*** Opening of Input data ***

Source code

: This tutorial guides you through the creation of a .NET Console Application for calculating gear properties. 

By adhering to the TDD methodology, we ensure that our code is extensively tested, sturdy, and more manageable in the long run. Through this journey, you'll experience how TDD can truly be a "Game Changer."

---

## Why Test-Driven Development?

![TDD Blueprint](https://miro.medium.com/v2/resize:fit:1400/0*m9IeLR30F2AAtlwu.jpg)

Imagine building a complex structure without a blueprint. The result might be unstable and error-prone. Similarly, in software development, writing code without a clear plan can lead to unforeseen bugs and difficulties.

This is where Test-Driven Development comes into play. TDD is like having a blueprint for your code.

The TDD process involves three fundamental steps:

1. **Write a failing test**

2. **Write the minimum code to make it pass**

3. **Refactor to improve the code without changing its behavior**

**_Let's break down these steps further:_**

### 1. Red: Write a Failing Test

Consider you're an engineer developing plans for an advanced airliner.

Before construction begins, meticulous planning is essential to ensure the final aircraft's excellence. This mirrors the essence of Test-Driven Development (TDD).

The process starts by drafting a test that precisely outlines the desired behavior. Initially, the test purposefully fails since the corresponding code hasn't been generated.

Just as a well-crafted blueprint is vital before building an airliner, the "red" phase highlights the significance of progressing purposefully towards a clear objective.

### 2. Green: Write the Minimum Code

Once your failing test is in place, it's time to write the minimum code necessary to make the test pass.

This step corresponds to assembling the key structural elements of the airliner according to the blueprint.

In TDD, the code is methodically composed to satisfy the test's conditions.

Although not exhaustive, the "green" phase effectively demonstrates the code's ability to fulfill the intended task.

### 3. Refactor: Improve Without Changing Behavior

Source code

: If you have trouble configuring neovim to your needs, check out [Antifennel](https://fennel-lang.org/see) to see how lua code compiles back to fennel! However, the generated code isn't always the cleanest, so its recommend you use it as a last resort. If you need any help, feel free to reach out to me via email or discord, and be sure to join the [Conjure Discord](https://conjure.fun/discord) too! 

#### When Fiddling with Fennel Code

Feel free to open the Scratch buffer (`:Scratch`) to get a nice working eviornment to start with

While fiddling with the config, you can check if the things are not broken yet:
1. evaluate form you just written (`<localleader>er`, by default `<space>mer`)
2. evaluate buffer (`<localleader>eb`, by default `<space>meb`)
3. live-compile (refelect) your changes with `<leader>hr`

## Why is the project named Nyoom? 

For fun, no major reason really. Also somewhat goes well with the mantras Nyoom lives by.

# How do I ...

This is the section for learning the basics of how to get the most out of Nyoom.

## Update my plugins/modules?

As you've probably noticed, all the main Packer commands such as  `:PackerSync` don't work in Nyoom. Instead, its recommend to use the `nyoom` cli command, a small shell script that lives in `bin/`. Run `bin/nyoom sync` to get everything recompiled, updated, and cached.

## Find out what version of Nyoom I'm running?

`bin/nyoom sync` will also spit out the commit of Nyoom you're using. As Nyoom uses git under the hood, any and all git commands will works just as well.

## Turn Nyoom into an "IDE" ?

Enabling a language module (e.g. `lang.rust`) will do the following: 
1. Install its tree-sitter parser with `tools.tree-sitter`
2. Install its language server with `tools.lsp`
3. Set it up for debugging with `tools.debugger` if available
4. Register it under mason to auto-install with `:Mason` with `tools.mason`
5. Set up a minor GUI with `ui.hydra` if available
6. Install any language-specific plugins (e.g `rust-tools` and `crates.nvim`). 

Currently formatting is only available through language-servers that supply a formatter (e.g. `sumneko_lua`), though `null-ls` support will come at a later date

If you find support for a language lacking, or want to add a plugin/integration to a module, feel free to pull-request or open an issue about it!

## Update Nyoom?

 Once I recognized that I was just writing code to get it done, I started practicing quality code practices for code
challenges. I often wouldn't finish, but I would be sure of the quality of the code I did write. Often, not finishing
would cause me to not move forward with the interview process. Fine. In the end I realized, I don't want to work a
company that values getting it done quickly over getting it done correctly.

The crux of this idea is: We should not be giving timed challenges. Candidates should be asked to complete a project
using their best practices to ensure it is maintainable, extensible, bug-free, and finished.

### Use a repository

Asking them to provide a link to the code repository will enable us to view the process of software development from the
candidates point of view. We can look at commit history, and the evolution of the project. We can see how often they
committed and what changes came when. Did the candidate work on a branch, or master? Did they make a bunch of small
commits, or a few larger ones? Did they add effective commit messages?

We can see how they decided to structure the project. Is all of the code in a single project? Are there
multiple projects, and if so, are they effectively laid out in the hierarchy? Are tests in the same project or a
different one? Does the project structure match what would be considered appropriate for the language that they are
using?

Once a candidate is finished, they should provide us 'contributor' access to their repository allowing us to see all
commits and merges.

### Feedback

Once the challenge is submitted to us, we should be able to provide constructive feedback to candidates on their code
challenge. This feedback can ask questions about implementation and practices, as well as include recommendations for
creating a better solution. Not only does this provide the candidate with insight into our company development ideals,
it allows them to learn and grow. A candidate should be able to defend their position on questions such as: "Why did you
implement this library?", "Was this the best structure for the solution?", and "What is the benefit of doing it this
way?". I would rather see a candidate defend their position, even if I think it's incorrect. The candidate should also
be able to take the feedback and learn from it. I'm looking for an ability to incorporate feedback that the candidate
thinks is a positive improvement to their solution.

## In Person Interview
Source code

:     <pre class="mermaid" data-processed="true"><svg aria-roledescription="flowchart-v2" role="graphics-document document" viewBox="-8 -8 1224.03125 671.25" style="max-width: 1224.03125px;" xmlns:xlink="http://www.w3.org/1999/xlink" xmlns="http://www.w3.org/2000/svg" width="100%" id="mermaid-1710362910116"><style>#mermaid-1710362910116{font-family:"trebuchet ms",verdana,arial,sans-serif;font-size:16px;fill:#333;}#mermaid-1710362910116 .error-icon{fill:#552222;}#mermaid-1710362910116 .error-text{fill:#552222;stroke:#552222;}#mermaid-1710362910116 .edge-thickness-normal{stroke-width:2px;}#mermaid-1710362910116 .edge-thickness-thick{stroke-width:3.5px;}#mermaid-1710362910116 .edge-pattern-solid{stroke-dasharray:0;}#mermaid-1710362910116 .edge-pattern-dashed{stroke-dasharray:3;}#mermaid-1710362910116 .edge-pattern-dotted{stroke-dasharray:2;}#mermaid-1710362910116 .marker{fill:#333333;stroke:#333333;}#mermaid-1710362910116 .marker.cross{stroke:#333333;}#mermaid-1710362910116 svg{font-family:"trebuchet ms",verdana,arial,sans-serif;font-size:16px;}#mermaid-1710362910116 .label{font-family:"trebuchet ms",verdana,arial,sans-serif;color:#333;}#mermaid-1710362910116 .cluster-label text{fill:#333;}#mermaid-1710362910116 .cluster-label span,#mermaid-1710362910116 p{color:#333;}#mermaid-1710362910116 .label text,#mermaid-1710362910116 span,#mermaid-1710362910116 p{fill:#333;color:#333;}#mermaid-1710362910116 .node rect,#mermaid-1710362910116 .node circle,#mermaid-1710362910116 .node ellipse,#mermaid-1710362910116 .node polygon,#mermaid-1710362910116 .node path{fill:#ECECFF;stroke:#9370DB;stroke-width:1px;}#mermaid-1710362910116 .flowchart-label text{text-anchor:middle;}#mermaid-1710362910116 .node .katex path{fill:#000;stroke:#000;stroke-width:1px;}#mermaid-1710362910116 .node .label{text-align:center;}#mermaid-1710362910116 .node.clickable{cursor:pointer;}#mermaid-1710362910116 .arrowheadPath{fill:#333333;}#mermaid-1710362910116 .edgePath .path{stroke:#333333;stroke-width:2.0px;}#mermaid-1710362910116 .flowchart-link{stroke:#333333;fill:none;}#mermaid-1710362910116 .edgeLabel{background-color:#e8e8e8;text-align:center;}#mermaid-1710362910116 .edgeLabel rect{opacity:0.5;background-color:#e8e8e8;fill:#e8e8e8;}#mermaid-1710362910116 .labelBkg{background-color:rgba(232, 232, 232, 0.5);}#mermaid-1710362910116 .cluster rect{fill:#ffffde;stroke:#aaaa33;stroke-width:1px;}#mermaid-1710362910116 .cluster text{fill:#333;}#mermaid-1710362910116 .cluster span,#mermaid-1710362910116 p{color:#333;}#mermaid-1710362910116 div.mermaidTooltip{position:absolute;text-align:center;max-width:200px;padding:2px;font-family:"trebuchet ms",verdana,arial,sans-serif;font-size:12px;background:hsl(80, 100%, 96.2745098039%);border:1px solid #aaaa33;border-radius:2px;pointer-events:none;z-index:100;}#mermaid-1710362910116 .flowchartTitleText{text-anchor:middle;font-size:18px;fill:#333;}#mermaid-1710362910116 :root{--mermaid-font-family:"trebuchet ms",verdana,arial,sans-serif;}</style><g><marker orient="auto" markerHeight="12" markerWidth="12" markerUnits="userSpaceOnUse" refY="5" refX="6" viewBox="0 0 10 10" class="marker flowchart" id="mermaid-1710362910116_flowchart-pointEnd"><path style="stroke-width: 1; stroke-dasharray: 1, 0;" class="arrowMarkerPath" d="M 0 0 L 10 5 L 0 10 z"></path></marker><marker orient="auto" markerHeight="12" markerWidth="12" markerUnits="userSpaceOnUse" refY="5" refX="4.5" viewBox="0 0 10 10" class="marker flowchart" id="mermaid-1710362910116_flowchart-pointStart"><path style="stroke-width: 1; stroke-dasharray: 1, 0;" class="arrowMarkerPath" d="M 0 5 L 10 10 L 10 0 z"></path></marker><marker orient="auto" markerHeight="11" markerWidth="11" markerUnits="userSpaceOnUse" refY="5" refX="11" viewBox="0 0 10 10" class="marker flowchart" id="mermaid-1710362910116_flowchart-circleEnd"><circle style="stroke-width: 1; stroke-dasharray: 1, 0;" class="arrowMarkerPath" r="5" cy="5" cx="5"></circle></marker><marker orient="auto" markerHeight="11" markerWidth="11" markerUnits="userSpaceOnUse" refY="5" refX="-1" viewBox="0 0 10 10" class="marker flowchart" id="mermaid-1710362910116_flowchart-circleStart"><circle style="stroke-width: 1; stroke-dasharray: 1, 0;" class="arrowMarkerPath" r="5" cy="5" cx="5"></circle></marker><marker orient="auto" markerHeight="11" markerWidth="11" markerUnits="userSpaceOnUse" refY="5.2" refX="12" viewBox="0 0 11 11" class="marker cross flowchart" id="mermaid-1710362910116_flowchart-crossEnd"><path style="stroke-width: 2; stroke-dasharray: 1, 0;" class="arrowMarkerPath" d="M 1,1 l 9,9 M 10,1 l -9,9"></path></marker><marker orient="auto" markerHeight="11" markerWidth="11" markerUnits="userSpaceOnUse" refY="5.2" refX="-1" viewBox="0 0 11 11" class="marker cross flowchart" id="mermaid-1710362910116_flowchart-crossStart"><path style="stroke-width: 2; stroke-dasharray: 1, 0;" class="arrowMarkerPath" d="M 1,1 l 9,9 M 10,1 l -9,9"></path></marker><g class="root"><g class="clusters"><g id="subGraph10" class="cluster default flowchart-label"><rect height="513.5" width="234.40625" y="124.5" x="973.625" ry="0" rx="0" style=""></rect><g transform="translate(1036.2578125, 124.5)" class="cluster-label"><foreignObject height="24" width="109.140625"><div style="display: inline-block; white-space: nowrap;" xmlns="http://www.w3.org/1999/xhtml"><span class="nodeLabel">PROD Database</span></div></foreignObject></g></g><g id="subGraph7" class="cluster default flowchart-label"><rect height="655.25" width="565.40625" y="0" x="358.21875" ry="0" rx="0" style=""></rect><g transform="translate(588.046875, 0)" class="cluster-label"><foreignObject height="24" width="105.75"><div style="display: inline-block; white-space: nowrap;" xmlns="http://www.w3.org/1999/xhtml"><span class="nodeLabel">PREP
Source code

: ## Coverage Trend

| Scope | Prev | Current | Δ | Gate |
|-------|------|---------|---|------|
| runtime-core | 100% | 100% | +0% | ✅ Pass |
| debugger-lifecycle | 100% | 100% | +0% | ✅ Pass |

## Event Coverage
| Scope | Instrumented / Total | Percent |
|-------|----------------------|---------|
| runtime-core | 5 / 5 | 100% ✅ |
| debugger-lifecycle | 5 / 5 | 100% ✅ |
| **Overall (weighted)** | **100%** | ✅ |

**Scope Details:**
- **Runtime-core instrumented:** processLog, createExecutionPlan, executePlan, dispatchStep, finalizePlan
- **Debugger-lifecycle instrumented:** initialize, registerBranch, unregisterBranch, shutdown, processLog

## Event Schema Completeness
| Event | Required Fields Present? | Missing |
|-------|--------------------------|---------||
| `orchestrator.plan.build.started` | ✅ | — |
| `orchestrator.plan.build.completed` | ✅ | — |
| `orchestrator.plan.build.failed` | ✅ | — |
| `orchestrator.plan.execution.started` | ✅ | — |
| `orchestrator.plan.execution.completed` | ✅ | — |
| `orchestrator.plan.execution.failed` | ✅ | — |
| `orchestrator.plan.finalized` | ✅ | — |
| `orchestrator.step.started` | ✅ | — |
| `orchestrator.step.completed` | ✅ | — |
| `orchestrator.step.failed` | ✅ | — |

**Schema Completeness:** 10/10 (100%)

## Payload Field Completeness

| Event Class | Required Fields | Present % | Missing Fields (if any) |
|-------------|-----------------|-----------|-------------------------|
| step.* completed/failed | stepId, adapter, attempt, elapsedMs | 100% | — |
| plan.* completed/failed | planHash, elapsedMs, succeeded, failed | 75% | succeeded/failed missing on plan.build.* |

*** Close of Input data ***

- _Work item_
Reproduce exactly, and with no other material, the lines between those holding "## Update my plugins/modules?" and "2. Install its", inclusive.

- _Answer to this problem_
## Update my plugins/modules?

As you've probably noticed, all the main Packer commands such as  `:PackerSync` don't work in Nyoom. Instead, its recommend to use the `nyoom` cli command, a small shell script that lives in `bin/`. Run `bin/nyoom sync` to get everything recompiled, updated, and cached.

## Find out what version of Nyoom I'm running?

`bin/nyoom sync` will also spit out the commit of Nyoom you're using. As Nyoom uses git under the hood, any and all git commands will works just as well.

## Turn Nyoom into an "IDE" ?

Enabling a language module (e.g. `lang.rust`) will do the following: 
1. Install its tree-sitter parser with `tools.tree-sitter`
2. Install its language server with `tools.lsp`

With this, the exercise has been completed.